Non so se negli Stati Uniti ci siano i centri sociali, quello che so è che Rachel Corrie muore nello stesso giorno di Dax, per colpa di quello stesso fascismo che, se in Italia uccide i propri figli, rei di non essersi "allineati" a Rafah - dove Rachel venne uccisa - permette da oltre un secolo che un popolo viva sotto assedio per una sorta di (in)giustizia storica verso gli occupanti.

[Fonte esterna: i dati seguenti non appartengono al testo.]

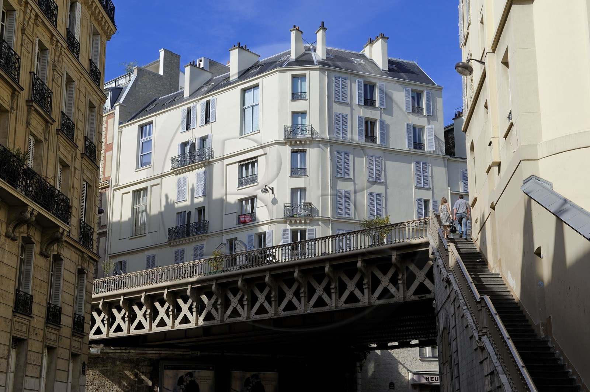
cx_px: 295
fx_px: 900
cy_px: 196
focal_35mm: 55
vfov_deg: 24.6
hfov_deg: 36.3
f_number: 11
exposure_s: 1/200
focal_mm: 55
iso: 200
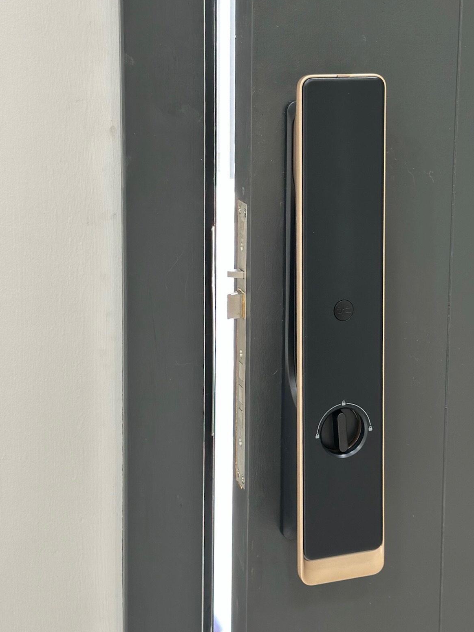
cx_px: 299
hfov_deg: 23.6
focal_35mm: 62
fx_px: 1132
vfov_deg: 31.1
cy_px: 260
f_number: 1.78
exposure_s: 1/50
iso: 125
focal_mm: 6.86
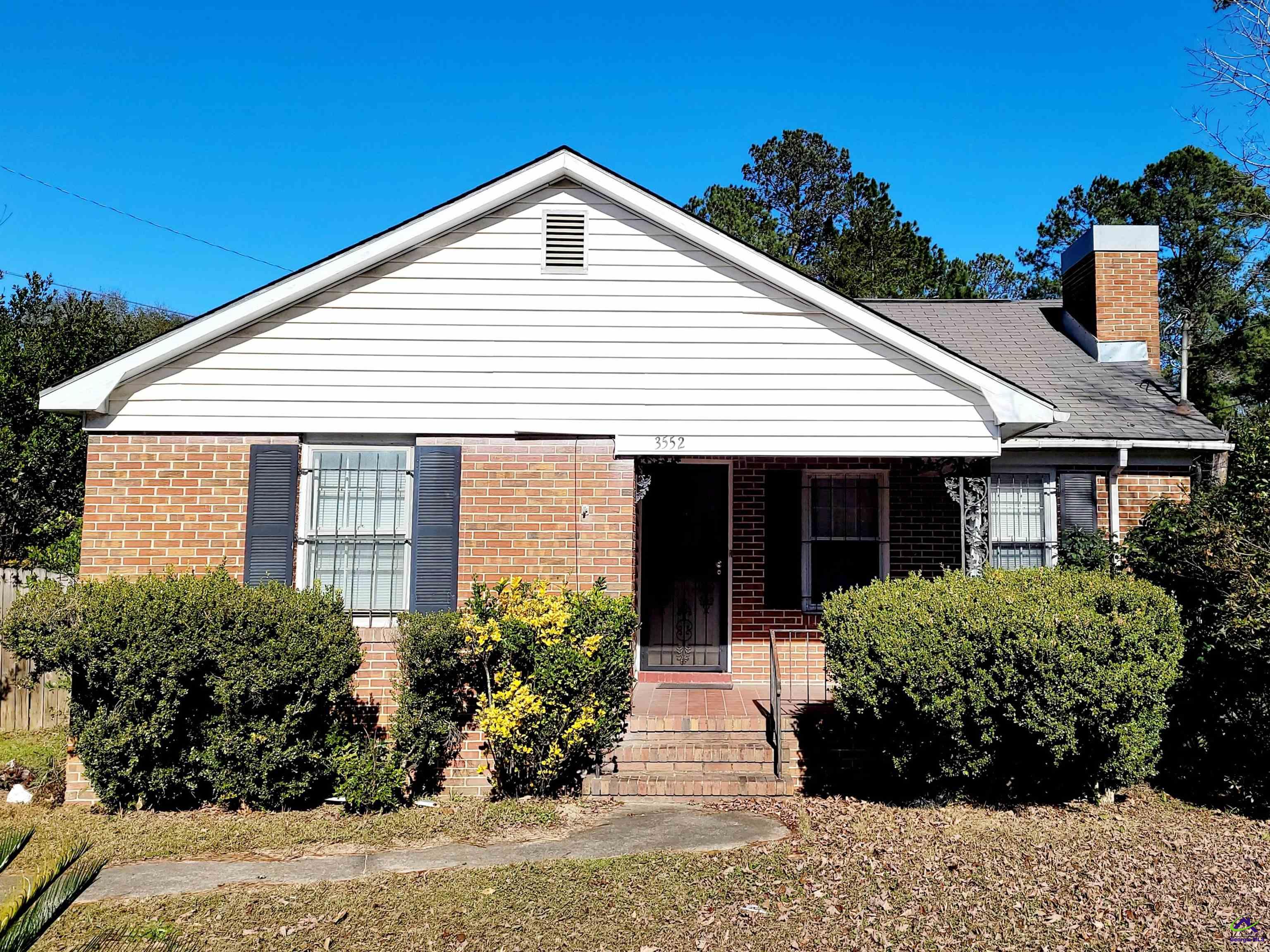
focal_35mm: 26
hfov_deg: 67.3
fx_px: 954
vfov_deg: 53.1
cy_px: 476
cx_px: 635
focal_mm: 5.4
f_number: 1.8
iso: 40
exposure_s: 1/5000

Non so perché la storia di Rachel mi abbia sempre colpito più di altre, più di tutte. La sua come quella di Valerio Verbano la cui madre - Carla - combatte ancora oggi, a 30 anni di distanza, per sapere chi gli ha portato via quel figlio di 19 anni, con quella stessa tenacia che rivedo ogni giorno in Argentina, tra le Madres, le madri dei circa 30.000 desaparecidos che la dittatura argentina ha prodotto in quegli stessi anni in cui qui in Italia, se sbagliavi strada o quartiere, rischiavi di non tornare più a casa. Forse perché Rachel è l'unica ragazza in questo gruppo, forse perché decise un giorno di lasciare la sua città - Olympia, nello stato di Washington - per andarsene a migliaia di chilometri da casa ad aiutare il popolo della Palestina. O forse, più semplicemente, perché Rachel aveva 23anni, la mia stessa età, e a volte mi chiedo come sia morire schiacciati da un bulldozer a 23 anni.
Sono passati
esattamente 7 anni da quel giorno, quel giorno in cui Rachel divenne scudo del diritto alla vita dei palestinesi («abbattono le case anche se c'è gente all'interno, non rispettano niente e nessuno» diceva spesso ai suoi amici), ma nonostante questo il tempo non ha portato alcun consiglio, visto che l'opera di terrorismo quotidiano dei sionisti continua nella più totale impunità e con il beneplacito dell'opinione pubblica occidentale, quella stessa opinione pubblica che non proferisce parola quando i suoi figli, i suoi fratelli, vengono inviati alla guerra affinché l'Occidente possa continuare a fare la parte del mondo ricco. Ma questa è un'altra storia...
«In ogni caso, qui ci sono bambini di otto anni che hanno preoccupazioni sugli equilibri di potere del mondo, più di quanti io ne avessi pochi anni fa» aveva scritto il 7 febbraio del 2003, in una delle tantissime e-mail con le quali si teneva in contatto con la sua famiglia ed i suoi amici.
Non mi va, in questa sede, di riportare la biografia di Rachel, semplicemente perché non potrei aggiungere niente a quel che si può trovare già scritto - e ripetuto all'infinito - in rete. Non mi va neanche di considerarla "il simbolo del pacifismo", come è stata spesso definita semplicemente perché la vita di un'essere umano, di qualunque sesso, razza, religione, o cultura sia non ha niente di "simbolico". Può però essere un esempio. Un esempio per chi crede davvero che un giorno possa esserci quel mondo migliore che ormai da anni andiamo cercando, quel mondo in cui non servano nuove Rachel Corrie, quel mondo in cui la dominazione dell'uomo da parte dell'uomo sia solo una delle tante pagine della Storia, quella che si studia sui libri.
Da ateo non credo che Rachel, Dax, Fausto, Jaio, Carlo Giuliani e tutti gli altri siano in quell'indefinito qualcosa che qualcuno si ostina a chiamare "Paradiso", credo che però siano tutti insieme, oggi, a camminare tutti insieme lungo le vie di Stalingrado.
Per Rachel, per Dax, per Fausto e Jaio, Valerio Verbano e Carlo Giuliani. E per tutti gli altri che non conosco.